Accordingly, we conclude that the district court did not err in granting Kellwood judgment as a matter of law on SP's damages claims, and in entering a nominal-damages award of $1.00 in SP's favor.
We have considered the parties' other arguments and conclude that they are without merit. Accordingly, we AFFIRM the judgment of the district court.
FOR THE COURT:
Catherine O'Hagan Wolfe, Clerk of Court
1. The district court initially granted SP a new trial on lost-business-value damages, but granted judgment notwithstanding the verdict when SP failed to proffer evidence that would establish such damages.

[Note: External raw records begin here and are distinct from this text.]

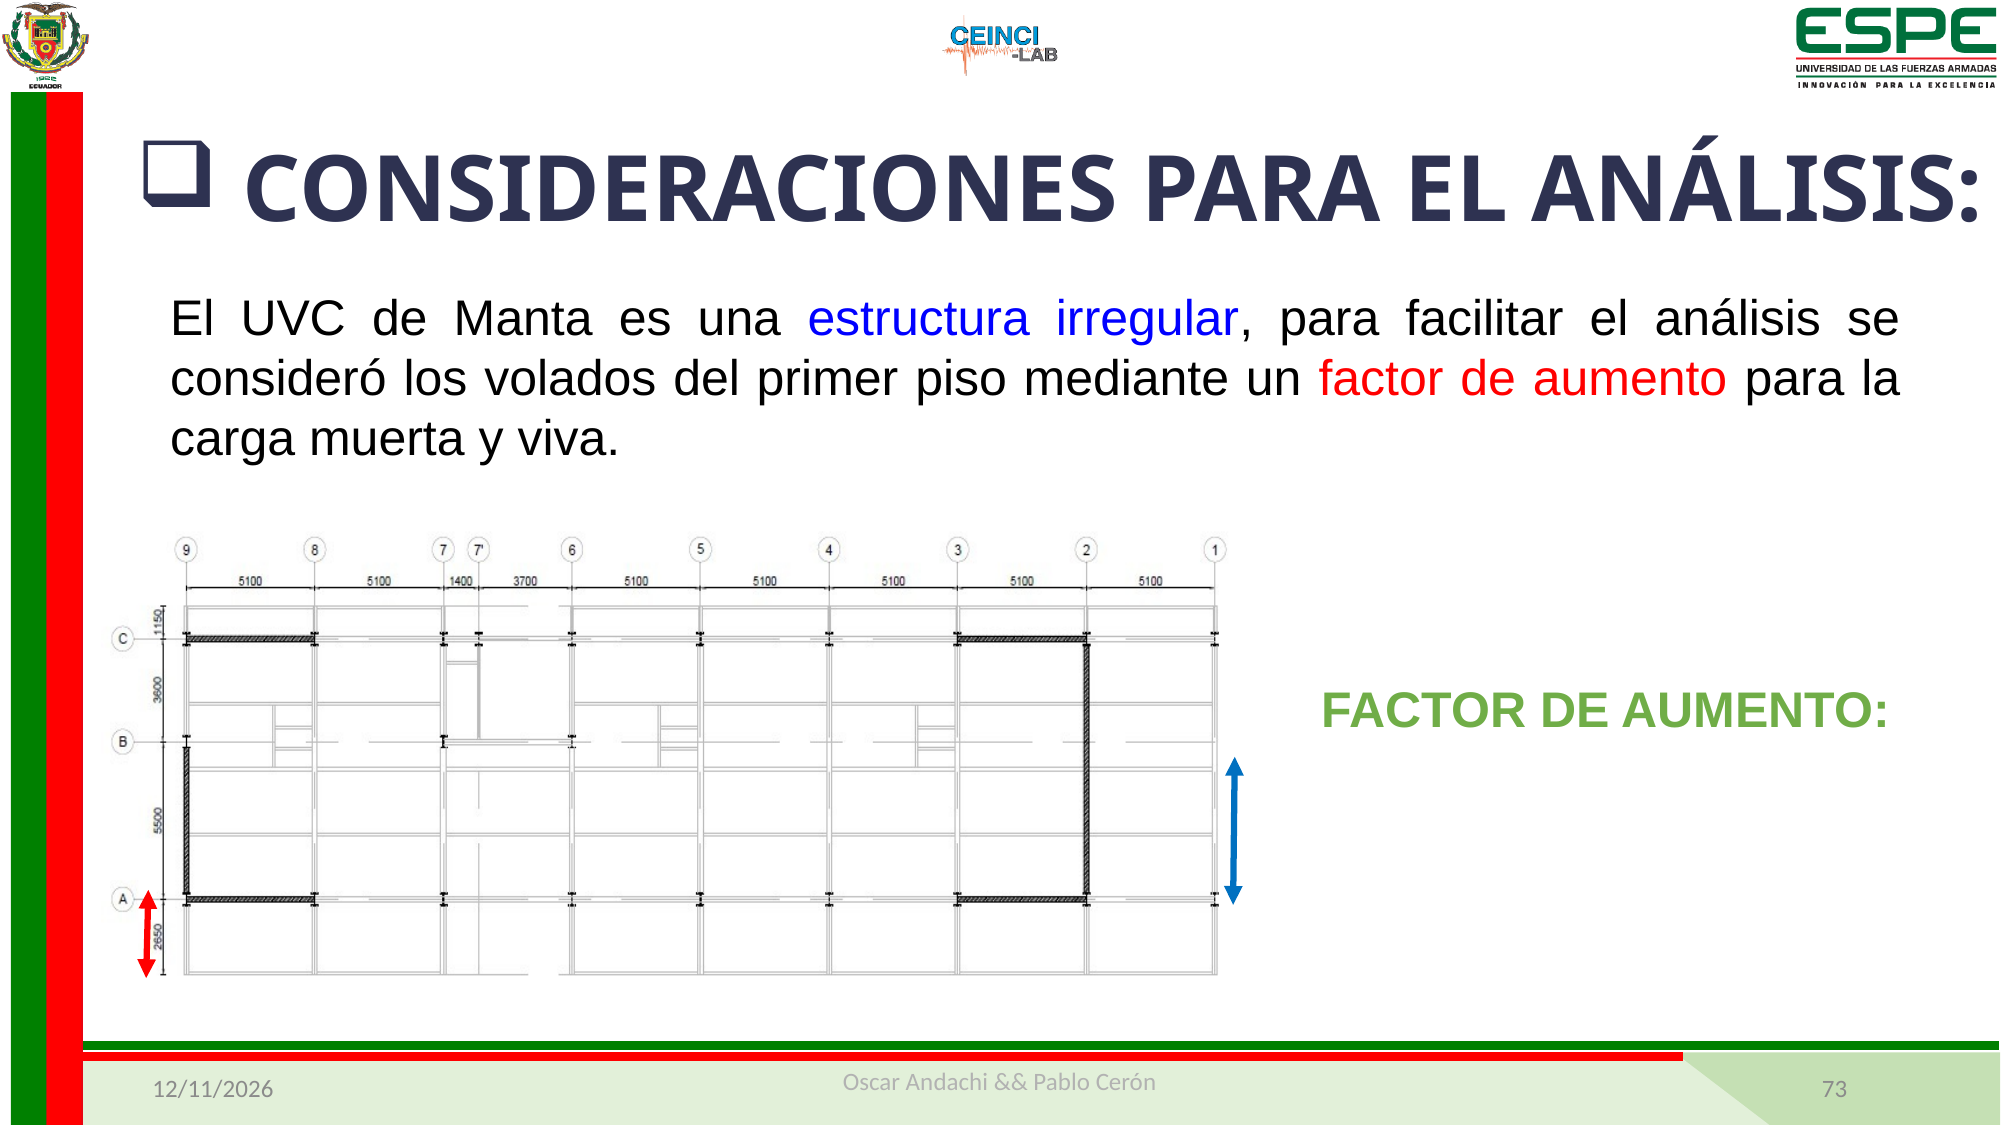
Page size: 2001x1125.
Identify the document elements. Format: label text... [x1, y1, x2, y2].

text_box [101, 521, 1235, 995]
footer Oscar Andachi && Pablo Cerón [662, 1057, 1338, 1118]
text_box CONSIDERACIONES PARA EL ANÁLISIS: [121, 89, 2000, 281]
picture [1793, 0, 1998, 89]
text_box El UVC de Manta es una estructura irregular, para facilitar el análisis se consideró los volados del primer piso mediante un factor de aumento para la carga muerta y viva. [155, 278, 1915, 473]
picture [0, 0, 92, 92]
slide_number 73 [1412, 1057, 1863, 1118]
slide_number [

2. We need not address Kellwood's argument that the district court abused its discretion in excluding an Under Armour commercial, as the evidence was offered only as to damages, an issue on which we affirm the district court's nominal judgment in Kellwood's favor.
3. Magistrate Judge Dolinger identified this evidentiary concern and excluded the witness's testimony prior to the case being reassigned to Magistrate Judge Netburn.
4. Under the License Agreement, SP was entitled to a 5% royalty on sales of its products.